### DATA IN THIS EXERCISE
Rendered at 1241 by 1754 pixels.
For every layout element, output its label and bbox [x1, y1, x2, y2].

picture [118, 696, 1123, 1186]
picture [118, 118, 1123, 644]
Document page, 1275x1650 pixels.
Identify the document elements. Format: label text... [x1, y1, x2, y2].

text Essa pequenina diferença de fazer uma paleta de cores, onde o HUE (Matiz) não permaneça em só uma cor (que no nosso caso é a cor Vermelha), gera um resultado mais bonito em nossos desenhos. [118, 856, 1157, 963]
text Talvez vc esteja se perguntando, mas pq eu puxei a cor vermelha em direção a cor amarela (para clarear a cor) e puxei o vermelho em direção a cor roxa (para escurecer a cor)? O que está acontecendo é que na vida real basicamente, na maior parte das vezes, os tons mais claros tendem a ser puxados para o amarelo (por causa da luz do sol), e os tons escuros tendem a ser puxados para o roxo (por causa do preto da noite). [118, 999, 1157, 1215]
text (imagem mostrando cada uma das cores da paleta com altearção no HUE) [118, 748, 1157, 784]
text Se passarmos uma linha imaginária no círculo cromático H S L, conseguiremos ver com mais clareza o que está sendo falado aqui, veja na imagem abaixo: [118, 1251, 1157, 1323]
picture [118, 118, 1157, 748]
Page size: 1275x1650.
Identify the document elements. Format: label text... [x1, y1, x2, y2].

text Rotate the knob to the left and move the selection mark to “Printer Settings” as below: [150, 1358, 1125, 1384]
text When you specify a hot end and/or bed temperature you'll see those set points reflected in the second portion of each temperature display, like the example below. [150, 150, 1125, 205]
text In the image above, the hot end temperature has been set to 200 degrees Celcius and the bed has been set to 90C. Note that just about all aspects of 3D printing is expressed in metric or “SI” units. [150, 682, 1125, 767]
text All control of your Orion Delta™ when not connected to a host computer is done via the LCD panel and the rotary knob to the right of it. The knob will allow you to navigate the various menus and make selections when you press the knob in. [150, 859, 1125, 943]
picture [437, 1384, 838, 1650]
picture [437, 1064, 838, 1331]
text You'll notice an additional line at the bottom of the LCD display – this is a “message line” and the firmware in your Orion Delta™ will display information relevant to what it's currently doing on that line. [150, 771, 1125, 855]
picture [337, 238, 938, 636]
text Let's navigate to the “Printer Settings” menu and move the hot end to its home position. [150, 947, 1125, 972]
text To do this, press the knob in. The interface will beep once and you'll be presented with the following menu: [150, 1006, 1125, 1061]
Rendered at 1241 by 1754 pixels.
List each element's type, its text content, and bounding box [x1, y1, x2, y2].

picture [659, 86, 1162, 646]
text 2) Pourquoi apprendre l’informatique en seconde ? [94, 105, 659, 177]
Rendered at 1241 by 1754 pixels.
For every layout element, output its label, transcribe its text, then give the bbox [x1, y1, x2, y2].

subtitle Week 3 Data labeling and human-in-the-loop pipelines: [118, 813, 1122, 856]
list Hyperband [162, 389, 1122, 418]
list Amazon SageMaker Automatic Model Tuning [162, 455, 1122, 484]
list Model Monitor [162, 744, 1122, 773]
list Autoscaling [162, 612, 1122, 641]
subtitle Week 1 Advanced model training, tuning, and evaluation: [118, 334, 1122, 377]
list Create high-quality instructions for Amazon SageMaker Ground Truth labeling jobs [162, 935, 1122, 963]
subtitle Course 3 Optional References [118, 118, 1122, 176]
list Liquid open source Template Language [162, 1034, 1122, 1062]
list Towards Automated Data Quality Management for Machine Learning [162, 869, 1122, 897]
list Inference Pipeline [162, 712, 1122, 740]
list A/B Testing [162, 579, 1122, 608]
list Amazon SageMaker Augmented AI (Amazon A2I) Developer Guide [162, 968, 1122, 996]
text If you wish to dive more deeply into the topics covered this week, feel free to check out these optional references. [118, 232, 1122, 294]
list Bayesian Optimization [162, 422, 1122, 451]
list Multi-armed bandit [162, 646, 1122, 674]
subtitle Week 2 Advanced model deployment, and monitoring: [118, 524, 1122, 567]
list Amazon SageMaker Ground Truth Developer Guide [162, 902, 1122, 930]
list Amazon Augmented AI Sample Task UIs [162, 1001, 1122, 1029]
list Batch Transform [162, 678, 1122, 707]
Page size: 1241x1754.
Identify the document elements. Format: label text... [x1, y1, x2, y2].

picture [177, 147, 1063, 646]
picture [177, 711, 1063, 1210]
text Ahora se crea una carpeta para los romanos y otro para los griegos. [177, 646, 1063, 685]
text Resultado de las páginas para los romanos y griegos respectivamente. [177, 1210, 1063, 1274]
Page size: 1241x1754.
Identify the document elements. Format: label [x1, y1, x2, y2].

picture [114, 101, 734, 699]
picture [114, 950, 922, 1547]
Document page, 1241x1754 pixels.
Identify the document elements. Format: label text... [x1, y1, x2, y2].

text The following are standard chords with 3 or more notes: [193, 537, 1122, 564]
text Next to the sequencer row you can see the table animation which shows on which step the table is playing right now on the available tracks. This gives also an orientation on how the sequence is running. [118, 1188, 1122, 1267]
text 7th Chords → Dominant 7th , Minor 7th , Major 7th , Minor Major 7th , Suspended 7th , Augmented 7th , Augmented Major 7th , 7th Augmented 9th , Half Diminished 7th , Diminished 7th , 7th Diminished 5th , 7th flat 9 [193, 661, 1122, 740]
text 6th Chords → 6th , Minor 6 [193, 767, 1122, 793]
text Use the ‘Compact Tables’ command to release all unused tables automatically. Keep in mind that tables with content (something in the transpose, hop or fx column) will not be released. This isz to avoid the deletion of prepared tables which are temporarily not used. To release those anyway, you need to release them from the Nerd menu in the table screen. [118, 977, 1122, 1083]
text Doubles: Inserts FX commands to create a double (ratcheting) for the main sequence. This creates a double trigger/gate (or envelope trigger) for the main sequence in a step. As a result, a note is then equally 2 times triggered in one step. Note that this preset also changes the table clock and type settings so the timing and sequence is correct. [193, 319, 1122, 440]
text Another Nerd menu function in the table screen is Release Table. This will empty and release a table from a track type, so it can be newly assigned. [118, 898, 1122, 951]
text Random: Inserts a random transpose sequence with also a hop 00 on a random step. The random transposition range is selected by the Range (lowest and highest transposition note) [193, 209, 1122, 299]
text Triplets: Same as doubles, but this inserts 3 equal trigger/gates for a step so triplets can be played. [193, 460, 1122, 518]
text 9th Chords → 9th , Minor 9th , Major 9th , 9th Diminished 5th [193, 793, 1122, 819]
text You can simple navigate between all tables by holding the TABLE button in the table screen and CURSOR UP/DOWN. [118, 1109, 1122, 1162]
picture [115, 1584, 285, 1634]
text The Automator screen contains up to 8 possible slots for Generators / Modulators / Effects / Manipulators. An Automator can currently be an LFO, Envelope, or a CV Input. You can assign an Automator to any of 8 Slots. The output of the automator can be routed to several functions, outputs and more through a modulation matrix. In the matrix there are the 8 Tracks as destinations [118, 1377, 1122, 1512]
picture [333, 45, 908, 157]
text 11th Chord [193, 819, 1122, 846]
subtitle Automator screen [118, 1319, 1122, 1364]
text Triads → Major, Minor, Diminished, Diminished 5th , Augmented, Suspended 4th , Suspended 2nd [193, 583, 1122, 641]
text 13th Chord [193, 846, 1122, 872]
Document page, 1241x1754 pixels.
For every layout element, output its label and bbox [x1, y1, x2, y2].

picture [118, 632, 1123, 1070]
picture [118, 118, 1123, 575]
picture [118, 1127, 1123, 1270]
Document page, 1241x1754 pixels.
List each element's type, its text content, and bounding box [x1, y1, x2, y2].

### JOB
Rewrite all the entries above as a Markdown table with two columns, Row and Line. Number each nonblank line in order, and omit blank lines.

### RESULT
| Row | Line |
|---|---|
| 1 | Rendered at 1241 by 1754 pixels. |
| 2 | For every layout element, output its label and bbox [x1, y1, x2, y2]. |
| 3 | picture [118, 696, 1123, 1186] |
| 4 | picture [118, 118, 1123, 644] |
| 5 | Document page, 1275x1650 pixels. |
| 6 | Identify the document elements. Format: label text... [x1, y1, x2, y2]. |
| 7 | text Essa pequenina diferença de fazer uma paleta de cores, onde o HUE (Matiz) não permaneça em só uma cor (que no nosso caso é a cor Vermelha), gera um resultado mais bonito em nossos desenhos. [118, 856, 1157, 963] |
| 8 | text Talvez vc esteja se perguntando, mas pq eu puxei a cor vermelha em direção a cor amarela (para clarear a cor) e puxei o vermelho em direção a cor roxa (para escurecer a cor)? O que está acontecendo é que na vida real basicamente, na maior parte das vezes, os tons mais claros tendem a ser puxados para o amarelo (por causa da luz do sol), e os tons escuros tendem a ser puxados para o roxo (por causa do preto da noite). [118, 999, 1157, 1215] |
| 9 | text (imagem mostrando cada uma das cores da paleta com altearção no HUE) [118, 748, 1157, 784] |
| 10 | text Se passarmos uma linha imaginária no círculo cromático H S L, conseguiremos ver com mais clareza o que está sendo falado aqui, veja na imagem abaixo: [118, 1251, 1157, 1323] |
| 11 | picture [118, 118, 1157, 748] |
| 12 | Page size: 1275x1650. |
| 13 | Identify the document elements. Format: label text... [x1, y1, x2, y2]. |
| 14 | text Rotate the knob to the left and move the selection mark to “Printer Settings” as below: [150, 1358, 1125, 1384] |
| 15 | text When you specify a hot end and/or bed temperature you'll see those set points reflected in the second portion of each temperature display, like the example below. [150, 150, 1125, 205] |
| 16 | text In the image above, the hot end temperature has been set to 200 degrees Celcius and the bed has been set to 90C. Note that just about all aspects of 3D printing is expressed in metric or “SI” units. [150, 682, 1125, 767] |
| 17 | text All control of your Orion Delta™ when not connected to a host computer is done via the LCD panel and the rotary knob to the right of it. The knob will allow you to navigate the various menus and make selections when you press the knob in. [150, 859, 1125, 943] |
| 18 | picture [437, 1384, 838, 1650] |
| 19 | picture [437, 1064, 838, 1331] |
| 20 | text You'll notice an additional line at the bottom of the LCD display – this is a “message line” and the firmware in your Orion Delta™ will display information relevant to what it's currently doing on that line. [150, 771, 1125, 855] |
| 21 | picture [337, 238, 938, 636] |
| 22 | text Let's navigate to the “Printer Settings” menu and move the hot end to its home position. [150, 947, 1125, 972] |
| 23 | text To do this, press the knob in. The interface will beep once and you'll be presented with the following menu: [150, 1006, 1125, 1061] |
| 24 | Rendered at 1241 by 1754 pixels. |
| 25 | List each element's type, its text content, and bounding box [x1, y1, x2, y2]. |
| 26 | picture [659, 86, 1162, 646] |
| 27 | text 2) Pourquoi apprendre l’informatique en seconde ? [94, 105, 659, 177] |
| 28 | Rendered at 1241 by 1754 pixels. |
| 29 | For every layout element, output its label, transcribe its text, then give the bbox [x1, y1, x2, y2]. |
| 30 | subtitle Week 3 Data labeling and human-in-the-loop pipelines: [118, 813, 1122, 856] |
| 31 | list Hyperband [162, 389, 1122, 418] |
| 32 | list Amazon SageMaker Automatic Model Tuning [162, 455, 1122, 484] |
| 33 | list Model Monitor [162, 744, 1122, 773] |
| 34 | list Autoscaling [162, 612, 1122, 641] |
| 35 | subtitle Week 1 Advanced model training, tuning, and evaluation: [118, 334, 1122, 377] |
| 36 | list Create high-quality instructions for Amazon SageMaker Ground Truth labeling jobs [162, 935, 1122, 963] |
| 37 | subtitle Course 3 Optional References [118, 118, 1122, 176] |
| 38 | list Liquid open source Template Language [162, 1034, 1122, 1062] |
| 39 | list Towards Automated Data Quality Management for Machine Learning [162, 869, 1122, 897] |
| 40 | list Inference Pipeline [162, 712, 1122, 740] |
| 41 | list A/B Testing [162, 579, 1122, 608] |
| 42 | list Amazon SageMaker Augmented AI (Amazon A2I) Developer Guide [162, 968, 1122, 996] |
| 43 | text If you wish to dive more deeply into the topics covered this week, feel free to check out these optional references. [118, 232, 1122, 294] |
| 44 | list Bayesian Optimization [162, 422, 1122, 451] |
| 45 | list Multi-armed bandit [162, 646, 1122, 674] |
| 46 | subtitle Week 2 Advanced model deployment, and monitoring: [118, 524, 1122, 567] |
| 47 | list Amazon SageMaker Ground Truth Developer Guide [162, 902, 1122, 930] |
| 48 | list Amazon Augmented AI Sample Task UIs [162, 1001, 1122, 1029] |
| 49 | list Batch Transform [162, 678, 1122, 707] |
| 50 | Page size: 1241x1754. |
| 51 | Identify the document elements. Format: label text... [x1, y1, x2, y2]. |
| 52 | picture [177, 147, 1063, 646] |
| 53 | picture [177, 711, 1063, 1210] |
| 54 | text Ahora se crea una carpeta para los romanos y otro para los griegos. [177, 646, 1063, 685] |
| 55 | text Resultado de las páginas para los romanos y griegos respectivamente. [177, 1210, 1063, 1274] |
| 56 | Page size: 1241x1754. |
| 57 | Identify the document elements. Format: label [x1, y1, x2, y2]. |
| 58 | picture [114, 101, 734, 699] |
| 59 | picture [114, 950, 922, 1547] |
| 60 | Document page, 1241x1754 pixels. |
| 61 | Identify the document elements. Format: label text... [x1, y1, x2, y2]. |
| 62 | text The following are standard chords with 3 or more notes: [193, 537, 1122, 564] |
| 63 | text Next to the sequencer row you can see the table animation which shows on which step the table is playing right now on the available tracks. This gives also an orientation on how the sequence is running. [118, 1188, 1122, 1267] |
| 64 | text 7th Chords → Dominant 7th , Minor 7th , Major 7th , Minor Major 7th , Suspended 7th , Augmented 7th , Augmented Major 7th , 7th Augmented 9th , Half Diminished 7th , Diminished 7th , 7th Diminished 5th , 7th flat 9 [193, 661, 1122, 740] |
| 65 | text 6th Chords → 6th , Minor 6 [193, 767, 1122, 793] |
| 66 | text Use the ‘Compact Tables’ command to release all unused tables automatically. Keep in mind that tables with content (something in the transpose, hop or fx column) will not be released. This isz to avoid the deletion of prepared tables which are temporarily not used. To release those anyway, you need to release them from the Nerd menu in the table screen. [118, 977, 1122, 1083] |
| 67 | text Doubles: Inserts FX commands to create a double (ratcheting) for the main sequence. This creates a double trigger/gate (or envelope trigger) for the main sequence in a step. As a result, a note is then equally 2 times triggered in one step. Note that this preset also changes the table clock and type settings so the timing and sequence is correct. [193, 319, 1122, 440] |
| 68 | text Another Nerd menu function in the table screen is Release Table. This will empty and release a table from a track type, so it can be newly assigned. [118, 898, 1122, 951] |
| 69 | text Random: Inserts a random transpose sequence with also a hop 00 on a random step. The random transposition range is selected by the Range (lowest and highest transposition note) [193, 209, 1122, 299] |
| 70 | text Triplets: Same as doubles, but this inserts 3 equal trigger/gates for a step so triplets can be played. [193, 460, 1122, 518] |
| 71 | text 9th Chords → 9th , Minor 9th , Major 9th , 9th Diminished 5th [193, 793, 1122, 819] |
| 72 | text You can simple navigate between all tables by holding the TABLE button in the table screen and CURSOR UP/DOWN. [118, 1109, 1122, 1162] |
| 73 | picture [115, 1584, 285, 1634] |
| 74 | text The Automator screen contains up to 8 possible slots for Generators / Modulators / Effects / Manipulators. An Automator can currently be an LFO, Envelope, or a CV Input. You can assign an Automator to any of 8 Slots. The output of the automator can be routed to several functions, outputs and more through a modulation matrix. In the matrix there are the 8 Tracks as destinations [118, 1377, 1122, 1512] |
| 75 | picture [333, 45, 908, 157] |
| 76 | text 11th Chord [193, 819, 1122, 846] |
| 77 | subtitle Automator screen [118, 1319, 1122, 1364] |
| 78 | text Triads → Major, Minor, Diminished, Diminished 5th , Augmented, Suspended 4th , Suspended 2nd [193, 583, 1122, 641] |
| 79 | text 13th Chord [193, 846, 1122, 872] |
| 80 | Document page, 1241x1754 pixels. |
| 81 | For every layout element, output its label and bbox [x1, y1, x2, y2]. |
| 82 | picture [118, 632, 1123, 1070] |
| 83 | picture [118, 118, 1123, 575] |
| 84 | picture [118, 1127, 1123, 1270] |
| 85 | Document page, 1241x1754 pixels. |
| 86 | List each element's type, its text content, and bounding box [x1, y1, x2, y2]. |